Through a program endorsed by the Rural Municipality Association (RMA), the County of Paintearth retained Unified Energy 8760 to review its electricity distribution and transmission costs to ATCO to see about saving some costs.
In a report from last month, they recommended one site that could be an opportunity: the Crowfoot Reservoir site.
They found the county could save $8,000 per year until they reach $50,000 by changing the building rate and setting a 13 KW minimum rate contract which council agreed to continue with.
One snag was an upfront one-time fee of $20,935 to ATCO Electric to keep them whole on their investment in the service of the site.
Council also decided to extend their contract by two years to 2023 as an industry professional felt this would be the wisest decision as they were unsure of what the electricity market will be by the time their original contract is up for renewal.
“They are recommending that we would sign up on the variable rate and at any time we can switch to fixed. They are just not sure what the capacity market and what the prices are going to look like,” said Lana Roth, director of corporate services at the regular meeting on Tues. June 4.
“We think it would be advantageous to give us the flexibility because they are not confining us in some locked in rate over time but their suggestion is rather than locking in because they think the market is still standing to go down.
It would be better to stay now at a floating rate than locking in at a higher one and losing that flexibility,” added Chief Administrative Officer (CAO) Michael Simpson.
“The intention of the strategy is to give you maximum flexibility moving forward in managing electricity costs as the dust settles on the capacity market,” said Roth.
This contract solely focuses on the price of power and does not include infrastructure.
The corporate services director spoke highly of their new electric provider.

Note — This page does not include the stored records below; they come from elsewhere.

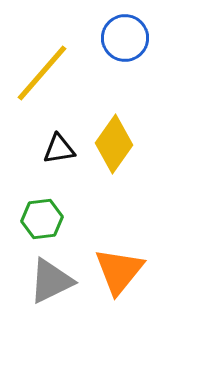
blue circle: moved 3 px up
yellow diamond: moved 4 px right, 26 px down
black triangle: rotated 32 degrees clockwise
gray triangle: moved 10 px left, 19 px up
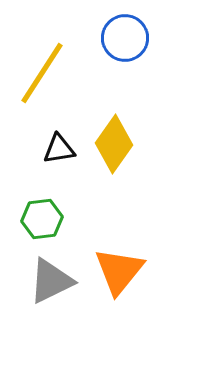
yellow line: rotated 8 degrees counterclockwise
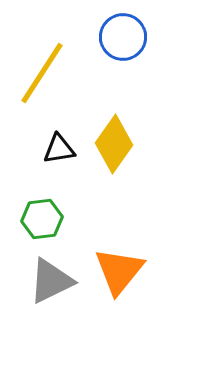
blue circle: moved 2 px left, 1 px up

“We’ve been happy with 8760. It is nice having someone who you can just email if you have questions about your contract or billing changes. They are a lot easier to deal with than who we were dealing with before,” said Roth.
Draft policy fire protection service charges
A policy to outline who will receive fire protection charges was approved. As per council’s request at a prior meeting, a draft policy was created to give council a set of criteria they could use when determining who will be receiving charges for fire department services and who will not if someone were to appeal the bill they received.
“It’s nice to have that criteria I think,” said Doreen Blumhagen, deputy reeve.
“It prevents you from being accused of bias in decision making. It removes that by using a standard set of golden rules. For example, ‘Oh, I know that person. They are rich, they have the money, they can afford to pay the bill’ which is not actually a fair practice,” said CAO Simpson.
If something doesn’t quite work within the policy, they will be allowed to change and or remove what they feel isn’t working by passing a motion.
Public engagement speakers request
CAO Simpson brought forward 10 different public speakers and their platforms forward for council review and consideration.
Councillors will be spending time asking the community what topics they would be interested in.
All had varying prices, topics and influences depending on what would be most beneficial for the county.
Most notably, Patrick Tower of Arizona, a highly decorated combat veteran with over 16 years of continuous education, training and operational experience with the Canadian Forces as well as Doug Griffiths, 13 Ways to Kill Your Community, were options to choose from.